Hello!
I'm a master's student studying pollination networks. I have been furiously trying to learn about linear mixed models and glmms, but I have some specific questions relating to my project analysis that I am hoping someone can help me with
Here's the short of my project. I can provide more details if need be. I am looking at 16 pollination metrics (ex. specialization). A few of the metrics are count data (ex. floral abundance) and several are proportions (limited to be between 0 and 1). I am interested in how rainfall (high and low location) and wildlife exclusion (treatment) affect the pollination metrics. I have constructed 12 networks in total. 6 networks in the low rainfall area having 3 networks with wildlife excluded and 3 networks allowing wildlife. Then there are 6 networks in the high rainfall area again have 3 networks with wildlife excluded and 3 with wildlife included. So sample size is obviously small. It's a block design with 3 blocks in the low rainfall and 3 blocks in the south location. Each block has the wildlife excluded treatment and the wildlife allowed treatment.
Here are my questions:
The majority of my metrics fit model assumptions (normality of residuals, variance within groups, normality within groups, normality of random effects, and linearity/absence of heteroskedasticity). However I have some where normality appear to be violated and the fitted vs residuals plot is no good. Various transformations (log, ln, sqrt,arcsin(sqrt)) don't seem to help. >From reading papers by Dr. Ben Bolker, this is where it appears GLMMs come in.
So for the metrics that fit model assumptions my plan is to fit this model
metric.model <- lmer(metric ~ Treatment + Location + (1 |Blocks), data = UHURUnets)?
but for those where model assumptions aren't met, I'm not sure how one picks which exponential family to use and which link to use. How does one go about deciding what family and link to use?
I read in Dr. Bolker's TREE paper that binomial distribution and logit link are best for proportions. Is this generally the case?
NODF.M1 <- glmer(weighted_NODF ~ Treatment + Location + (1|Blocks), data = UHURUnets, family = binomial(link = "logit")?
For the count data (ex. floral abundance, insect abundance), it seems like I should use Poisson and log link according to that same paper paper.
No.Fl.units.M1 <- glmer(number_of_floral_units ~ Treatment + Location + (1|Blocks), data = UHURUnets, family = poisson(link = "log")?
But what distribution and link would one use for continuous data that is not in proportions?
And once you have made a GLMM model, I am assuming it is okay that this model still does not fit the normality assumptions or the residual vs fitted plots. Is this true?
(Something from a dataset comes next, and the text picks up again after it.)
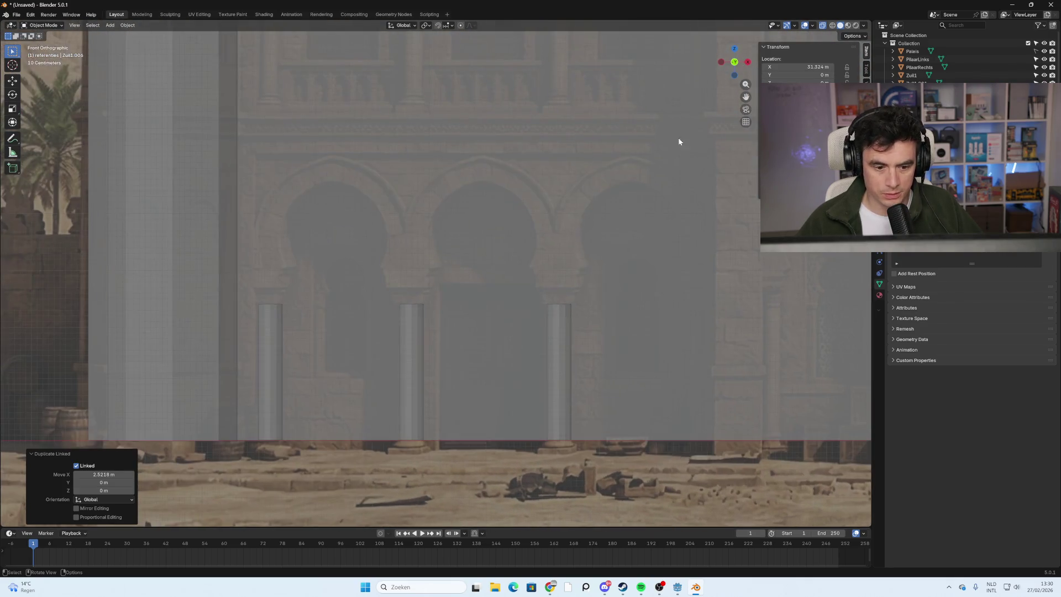
pyautogui.scroll(-3, 502, 326)
pyautogui.keyDown('ctrl'); pyautogui.scroll(5, 566, 369); pyautogui.keyUp('ctrl')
My models (both glmms and lmer) currently only have random intercepts. I have read that it might be wise to also have random slopes as well because the pollination metric could vary for each treatment and location depending on which block it is in.
So then I believe I would have a model like this
?
Vuln.LL.M3 <- glmer(vulnerability.LL ~ Treatment + Location + (1 + Treatment|Blocks) + (1 + Location|Blocks), family = gaussian(link = log), data = UHURUnets)
I am not sure if this is correct. I get 2 warnings (failed to converge and unable to evaluated scaled gradient). Interestingly I appear to not get these warnings if I am running linear mixed models (lmer). Am I doing this correctly?
Lastly, is it appropriate to use interaction terms in GLMMs and lmers? I imagine that the rainfall level my interact with the treatment to influence the pollination metric.
metric.model <- glmer(metric ~ Treatment*Location + (1 |Blocks), data = UHURUnets, family = gaussian(link = log)??)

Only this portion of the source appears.